Ogni sera, intorno alla sei e mezzo, il portone della chiesa di Merone si spalanca. E, attraversando da solo l’intera navata, arriva sul sagrato il parroco don Marco Zanotti. Ha appena terminato la Messa del giorno, celebrata «senza popolo». Indossa i paramenti liturgici e in mano ha un piccolo ostensorio che accoglie l’Ostia appena consacrata.
Dalla soglia benedice con il Santissimo l’intero paese in Lombardia bloccato dal coronavirus: 4mila anime in provincia di Como ma nell’arcidiocesi di Milano.
Tutti i giorni lo stesso atto, da quando è scoppiata l’emergenza sanitaria e sono state sospese le celebrazioni aperte alla comunità. «Se è vero che l’Eucaristia è la fonte e il culmine della vita cristiana, allora è anche la nostra medicina dell’anima in un momento così grave», racconta don Zanotti. Nulla di scaramantico, anzi. «La scelta di benedire alla sera la popolazione è un modo per mostrare alle nostre genti che il Signore è con loro – dice il sacerdote – . Tutto è nato in maniera semplice: di fronte al blocco delle celebrazioni imposto dal virus, ci siamo chiesti che cosa potevamo fare». Ecco il piccolo gesto quotidiano. Quando avviene la benedizione, anche le campane suonano. E alle finestre delle case si vedono in tanti farsi il segno della Croce. «È un modo per abbracciare la comunità – ammette il parroco – . Ed è la preghiera che la unisce. Sa che cosa mi hanno detto anche quelli che sono lontani dalla vita ecclesiale: “È questo che ci aspettiamo dalla Chiesa”. Sì, la Chiesa è sempre accanto a tutti, soprattutto nelle difficoltà. E rifugiarsi nell’Onnipotente non è espressione di debolezza, ma di forza che ci ristora».

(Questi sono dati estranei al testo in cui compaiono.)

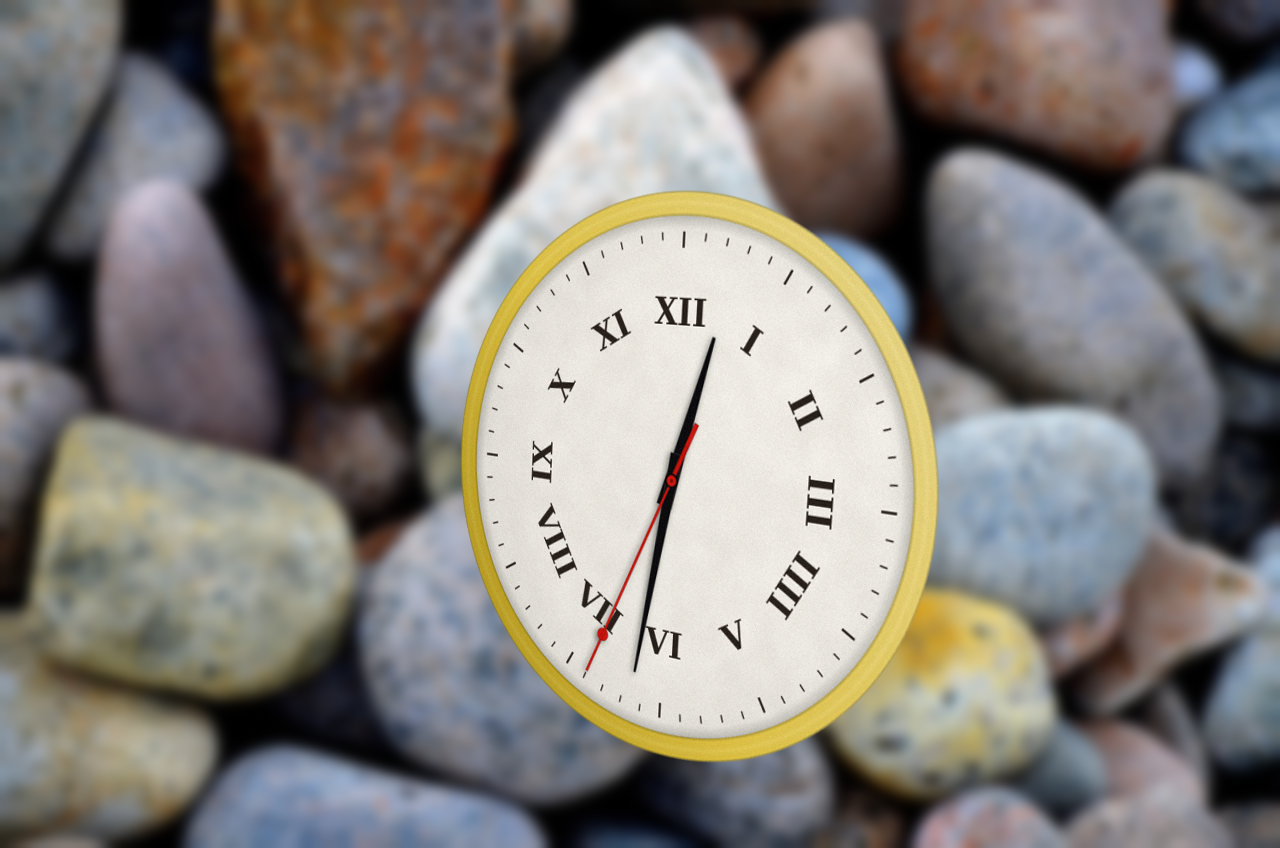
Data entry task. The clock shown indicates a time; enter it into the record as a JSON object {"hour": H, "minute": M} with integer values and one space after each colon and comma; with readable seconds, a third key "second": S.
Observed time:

Il rito che don Zanotti compie non è certo un’eccezione nell’Italia piegata dal contagio. Dalle adorazioni straordinarie alle benedizioni “speciali”, dalle corone del Rosario consegnate nei paesi alla riscoperta di crocifissi “miracolosi”, le comunità si affidano alla preghiera come antidoto al male. E la accompagnano a pratiche di pietà popolare che, come ha profeticamente detto papa Francesco, sono come «un sistema immunitario». Intercessioni e suppliche che comunque non soppiantano la medicina o la scienza. Del resto la storia ci consegna reti “oranti”, talvolta apripista di miracoli o fatti inspiegabili, che sono state tessute in mezzo a epidemie, calamità, sciagure. Tutto ciò «mostra una sete di Dio che solo i semplici e i poveri possono conoscere», scriveva Paolo VI nell’esortazione apostolica Evangelii nuntiandi. Ne sono ben consapevoli i vescovi italiani che in molte diocesi consigliano di esporre nelle chiese il Santissimo per l’adorazione eucaristica o di valorizzare il Rosario «con l’intenzione di invocare la grazia della guarigione dei malati». Come a dire: la comunità ecclesiale non chiude mai.